The operational performance is not comparable with larger peers such as UltraTech and ACC, which have an all-India presence. Or with Shree Cement or Ambuja Cement, predominantly North India players
Srinivasan, vice-chairman of India Cements, said the company was engaged in an "unending" battle on the cost front. Especially on coal, freight and fuel; it was focused, he said, on improving of efficiency and keeping variable costs in control. In Andhra Pradesh, there is a power holiday for 12 days in a month; each of the other days has a four-hour stoppage in supply. This has substantially pushed up power and production costs.
The company has invested Rs 500-600 crore in setting up captive power plants of 50 Mw each in Tamil Nadu and Andhra. It has created capacity to generate 160-170 Mw, meeting 80 per cent of its requirement. A company official said the impact will be seen in the Ebitda. From the two power plants, the company expects around Rs 70 crore benefit.

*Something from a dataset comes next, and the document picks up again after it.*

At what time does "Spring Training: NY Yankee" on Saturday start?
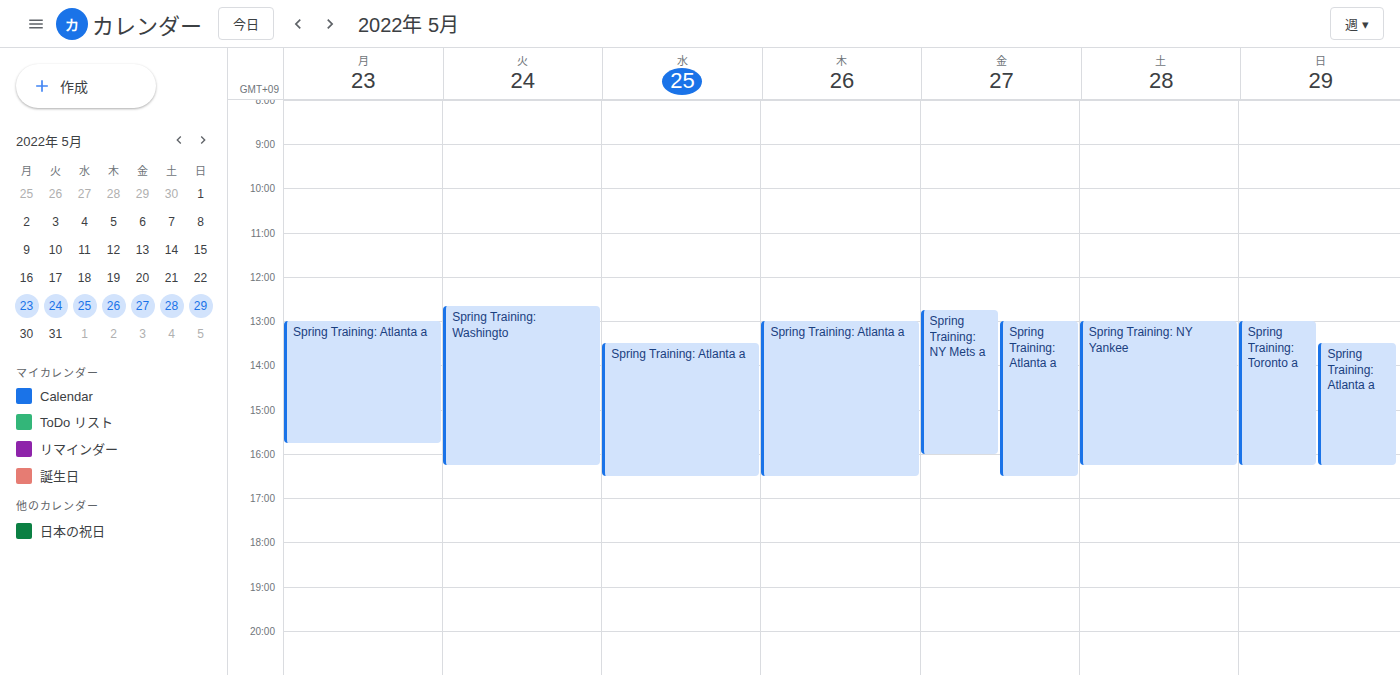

Srinivasan said when it came to cost and other operational parameters, the company was at par with plants in Tamil Nadu. Its debt to equity ratio is also less.
India Cements is able to sell 50 per cent of the cement produced by its Tamil Nadu plants in the state and in Kerala. In comparison, other companies in Tamil Nadu are selling 73-75 per cent of their production in the markets. This leads to a difference in margins.
Srinivasan said the controversies relating to cricket did not distract his attention on the company. "In fact, we re-focused better. Our focus is on how to increase our capacity utilisation."
Analysts say India Cements' revenues from the Indian Premier League cricket tournament have not grown as estimated, though profitability has improved. While analysts as Motilal Oswal estimated Rs 130 crore revenue from the IPL during the June quarter, the actual revenue was Rs 110 crore, lower than the Rs 120 crore in the June 2012 quarter. However, the Rs 32 crore of Ebitda was better than the Rs 21 crore in the year-ago quarter.
V Srinivasan at Angel Broking expects the company's return ratios to remain subdued due to substantial investments in subsidiaries (loans with zero per cent interest). He says at the current market price, though the stock is trading at a low enterprise value to tonne of $50 (Rs 3,060), there are no triggers for an upside and, thus, he remains neutral on the stock.
The hope for the company's performance remains the sustenance of September's price increases.
South India saw the sharpest - the price of a 50-kg bag rose in Chennai, Hyderabad, Kochi and Bangalore by Rs 60, Rs 60, Rs 30 and Rs 25, respectively. Also the company might get some respite on power costs in the second half of FY14, with its captive power plants stabilising.